If it does, it will join the estimated10 million tons of plastic entering the oceans every year. The scientific journal PLOS ONE has published a study that estimates there now are 270,000 tons of plastic floating on the oceans. Some of these floating carpets are dense enough to block sunlight from entering the water.
All that plastic has an impact on wildlife. A University of British Columbia study found that 93 per cent of beached northern fulmars had plastic in their bellies. Fulmars are migratory seabirds related to the albatross.
Ocean plastic pollution is estimated to kill or injure more than 260 species around the world.
A good chunk of ocean plastic debris is plastic bags. We Canadians use nine to 15 billion plastic bags a year, says the environmental group Greener Footprints. That is enough plastic bags to encircle the earth 55 times. (Folks in the U.S. use an estimated 100 billion plastic bags every year.)
Plastics are a helpful and important part of life today. They are in almost everything that we use but the problem is that, like many other things, we overuse them.
Plastic bags are an example. Various sources estimate the world uses up to one trillion plastic bags a year, or roughly one million every minute. Only one in every 200 of those bags gets recycled.
There is so much concern about plastic bags damaging the environment that user fees, restrictive laws and outright bans are being put in place. A variety of Canadian cities have, or are considering, measures to control plastic bag use.
Some African nations have placed controls or outright bans on plastic bags. Kenya has passed laws under which anyone selling or importing plastic bags can get up to four years in prison.
Rwanda has declared plastic bags contraband. It is illegal to produce, import, use or sell plastic bags and plastic packaging except within specific industries like health care. Rwandan border guards say women have been caught smuggling plastic bags – tucking them into their bras and underpants.
Plastics are only one part, albeit a large part, of the world’s waste pollution problem. Even all the admirable efforts being made to recycle are hitting snags. Too often there is too much recyclable waste to recycle.

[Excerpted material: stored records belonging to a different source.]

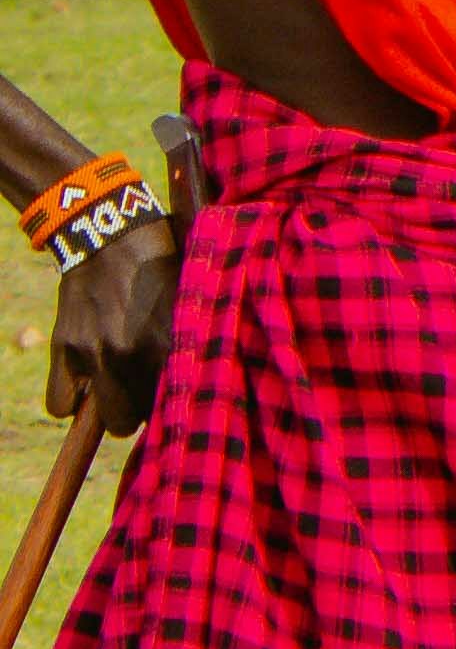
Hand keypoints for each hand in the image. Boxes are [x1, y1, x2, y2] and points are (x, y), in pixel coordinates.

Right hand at [51, 206, 174, 433]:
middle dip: (146, 408)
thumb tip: (203, 380)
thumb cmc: (162, 262)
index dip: (179, 403)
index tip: (178, 396)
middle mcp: (133, 353)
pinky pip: (60, 405)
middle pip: (145, 418)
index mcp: (173, 341)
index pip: (181, 403)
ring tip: (120, 383)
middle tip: (146, 386)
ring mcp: (96, 353)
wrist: (110, 230)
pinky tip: (84, 381)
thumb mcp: (187, 299)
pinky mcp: (64, 348)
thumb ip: (192, 341)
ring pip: (111, 418)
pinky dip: (70, 398)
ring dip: (114, 406)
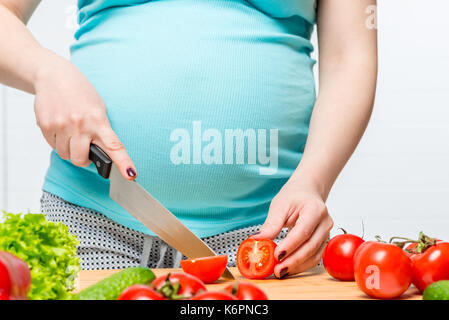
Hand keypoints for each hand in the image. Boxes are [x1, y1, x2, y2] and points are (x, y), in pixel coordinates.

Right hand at [33, 52, 136, 179]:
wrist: (54, 76)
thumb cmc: (80, 93)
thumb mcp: (99, 109)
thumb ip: (101, 130)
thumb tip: (103, 153)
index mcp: (99, 120)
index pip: (114, 146)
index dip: (123, 163)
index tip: (131, 174)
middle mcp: (81, 125)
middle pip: (80, 160)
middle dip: (82, 160)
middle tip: (84, 149)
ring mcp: (62, 125)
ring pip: (65, 155)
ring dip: (69, 150)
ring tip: (71, 133)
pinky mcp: (46, 126)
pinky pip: (53, 146)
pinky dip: (57, 141)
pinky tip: (60, 127)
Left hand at [252, 176, 332, 277]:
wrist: (307, 192)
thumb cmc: (294, 196)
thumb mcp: (280, 205)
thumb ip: (271, 224)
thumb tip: (258, 240)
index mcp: (315, 209)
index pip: (303, 231)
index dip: (290, 245)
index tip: (276, 255)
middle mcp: (325, 222)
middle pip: (310, 246)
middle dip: (293, 261)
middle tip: (277, 270)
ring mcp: (327, 233)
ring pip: (314, 255)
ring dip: (297, 266)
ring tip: (280, 272)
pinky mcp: (323, 241)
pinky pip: (314, 257)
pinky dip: (301, 265)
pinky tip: (288, 268)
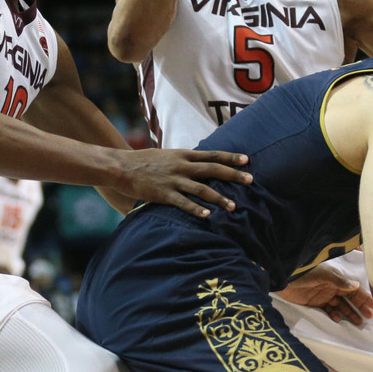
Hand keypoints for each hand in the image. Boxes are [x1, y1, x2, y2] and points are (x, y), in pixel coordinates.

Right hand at [107, 148, 250, 217]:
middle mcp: (181, 166)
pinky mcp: (164, 194)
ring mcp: (173, 180)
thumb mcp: (167, 155)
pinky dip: (196, 210)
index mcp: (183, 155)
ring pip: (202, 189)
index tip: (247, 159)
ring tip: (234, 206)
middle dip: (233, 175)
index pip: (212, 154)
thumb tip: (199, 164)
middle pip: (213, 169)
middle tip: (251, 180)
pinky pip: (183, 203)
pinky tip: (208, 216)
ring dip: (219, 198)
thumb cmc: (144, 161)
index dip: (230, 157)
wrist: (121, 167)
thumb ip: (184, 160)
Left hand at [274, 263, 372, 324]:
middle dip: (359, 307)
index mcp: (335, 279)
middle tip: (368, 317)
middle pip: (349, 299)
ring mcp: (323, 295)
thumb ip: (339, 282)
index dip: (363, 297)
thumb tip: (357, 286)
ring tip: (358, 322)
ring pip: (340, 306)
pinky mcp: (314, 303)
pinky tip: (338, 320)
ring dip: (349, 313)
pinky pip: (328, 310)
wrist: (283, 279)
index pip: (353, 289)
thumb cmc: (304, 274)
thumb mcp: (323, 276)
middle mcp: (331, 287)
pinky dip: (333, 315)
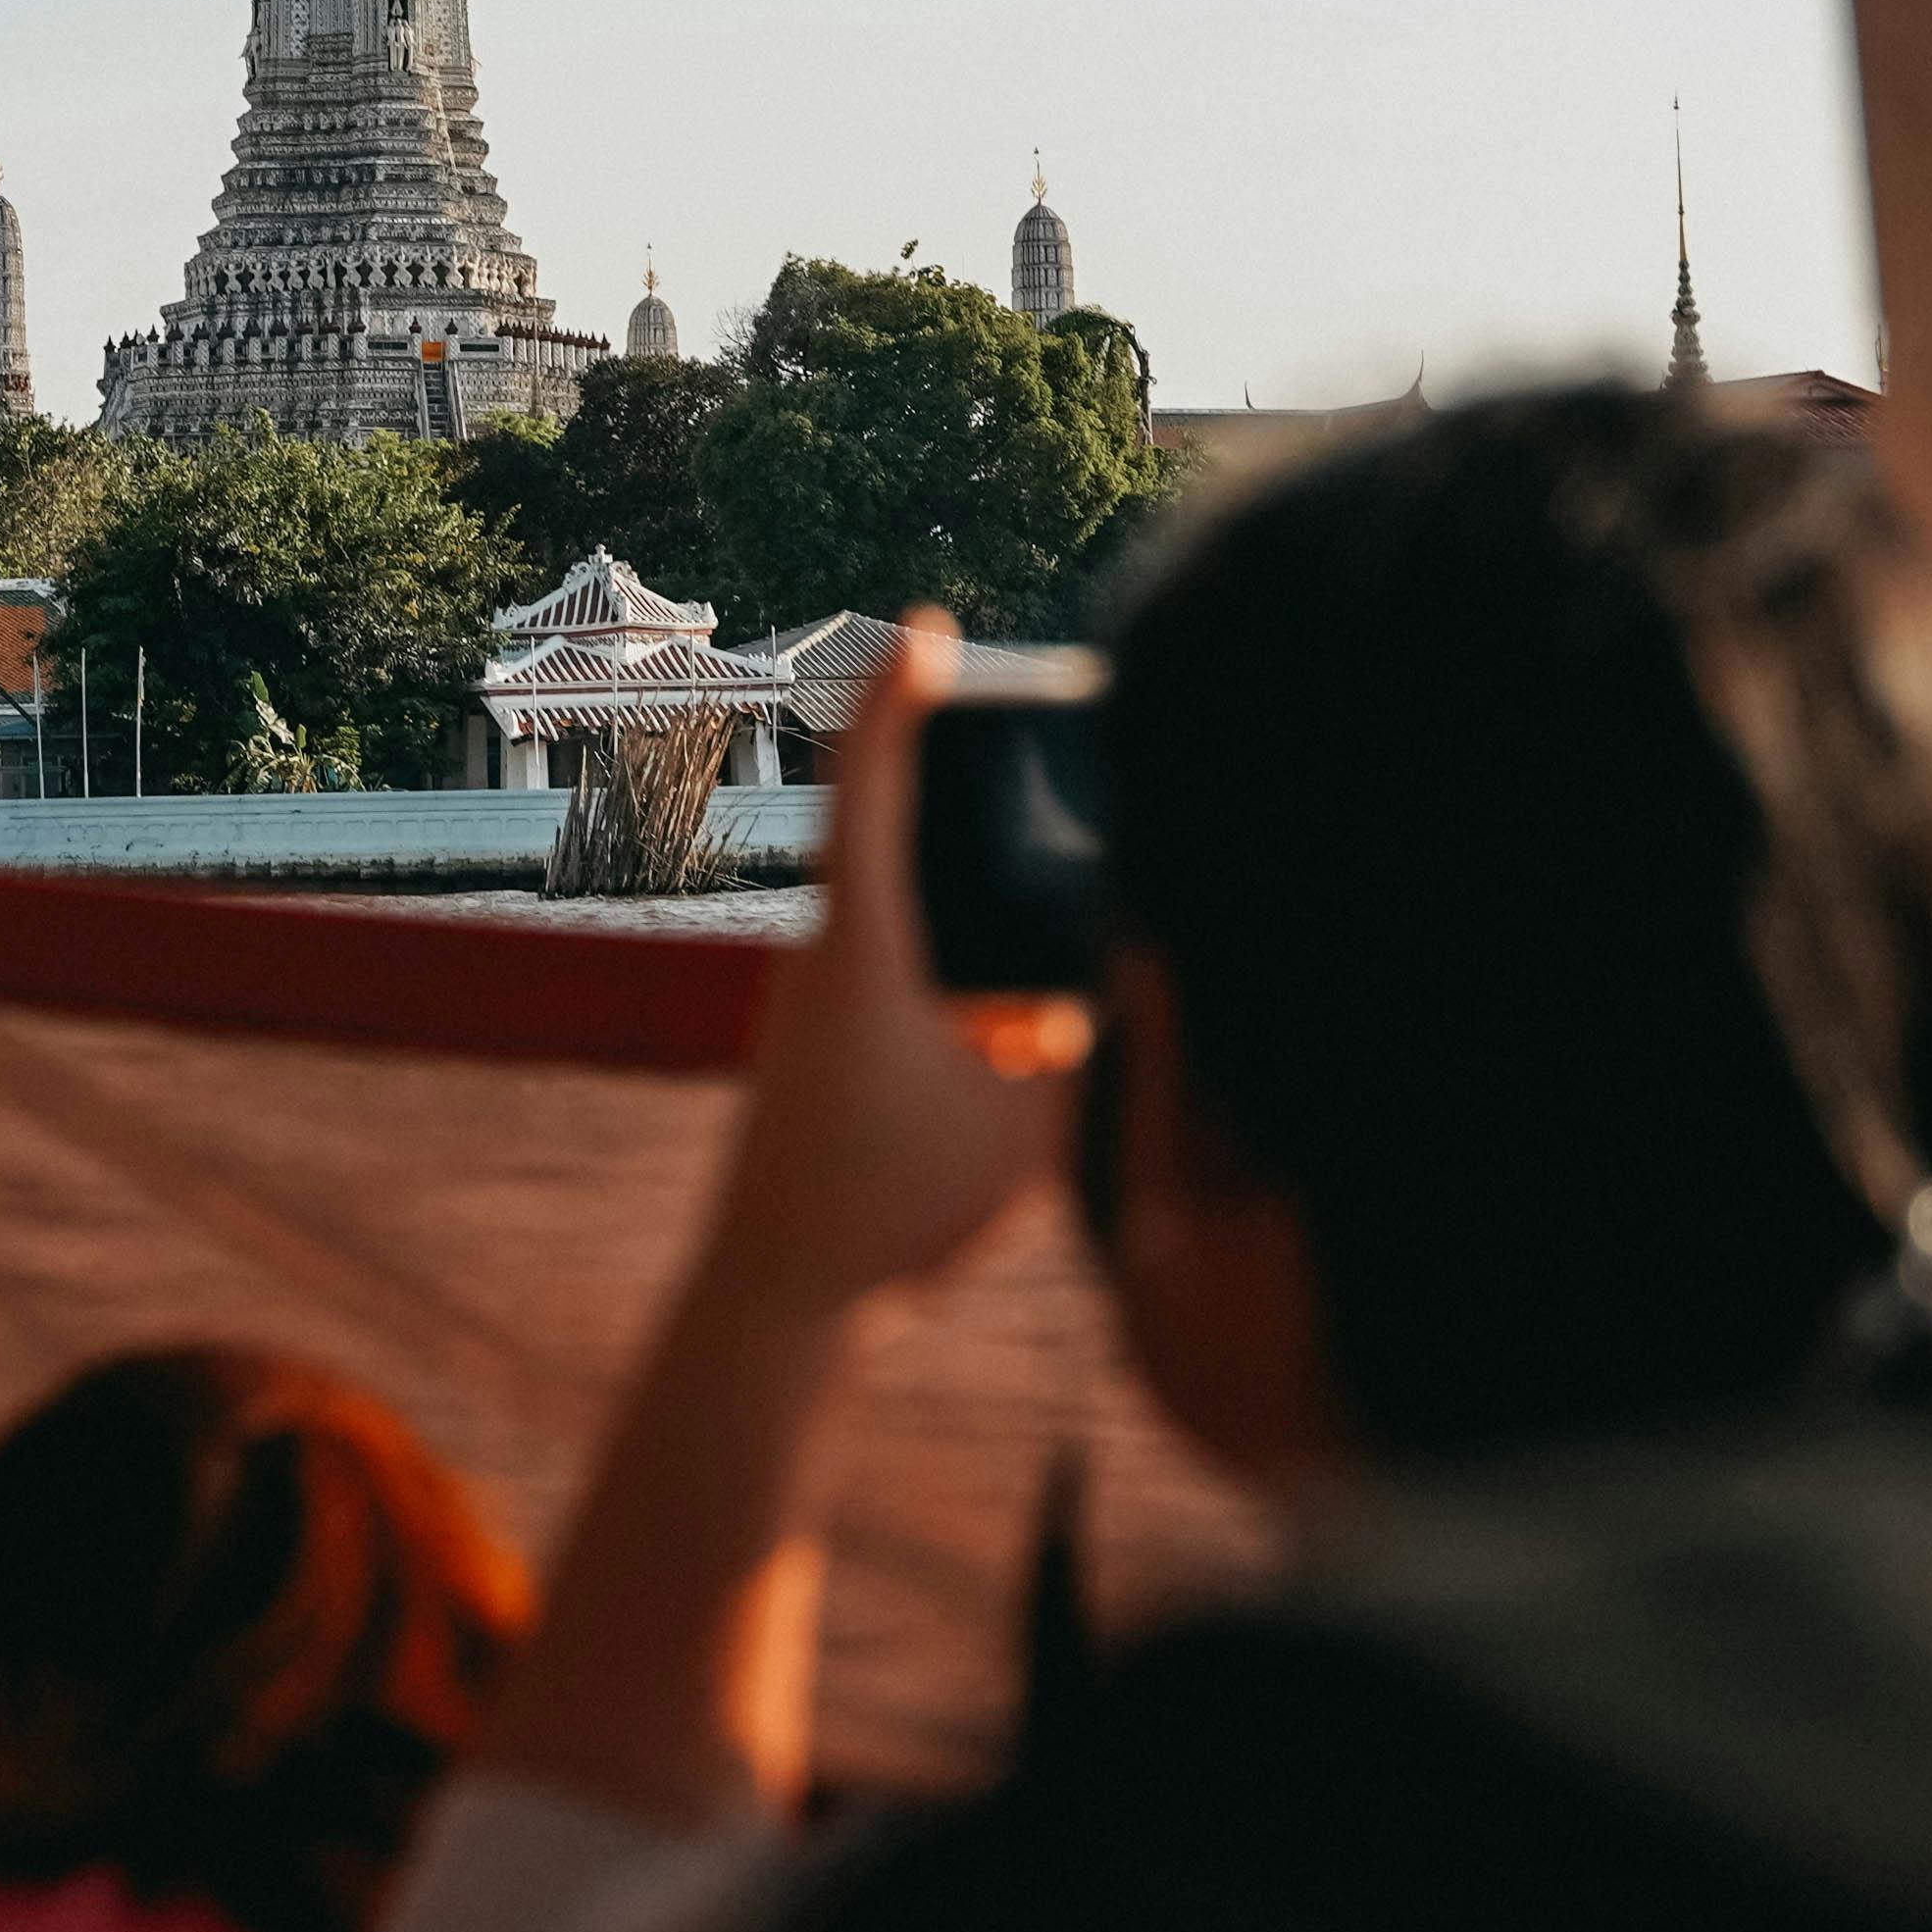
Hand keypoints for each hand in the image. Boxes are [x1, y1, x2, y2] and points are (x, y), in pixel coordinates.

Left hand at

China, the world’s largest importer of waste for recycling, has announced that it will restrict the type of waste it imports for recycling. The Chinese import huge amounts of waste, which they recycle for producing goods they export for sale, or use for themselves.
The U.S. shipped $56 billion worth of scrap to China last year, mainly plastic, metal and paper. European Union countries send 87 per cent of all their plastic waste to China.
The problem is that recyclable waste often contains contaminants that must be sorted and removed before recycling. Sorting and removing contaminants costs time and money. China will no longer will take waste containing more than 0.5 per cent contaminants.
Experts say it will be nearly impossible to meet the 0.5 per cent target. So the U.S. and other major waste exporters to China will be stuck with huge amounts of waste.
The real answer to stopping waste pollution, plastic and otherwise, will not be found only in recycling. We all need to use less; stop our incredible overuse of almost everything. And, focus and educate ourselves about what is happening to our environment.
Some will argue that using more is good for the economy. More products rolling off conveyor belts mean more jobs and more money.
Yes, but we all should pause and consider a quote from Edward Abbey, the American writer and environmentalist:
“Growth for the sake of growth is the ideology of the cancer cell.”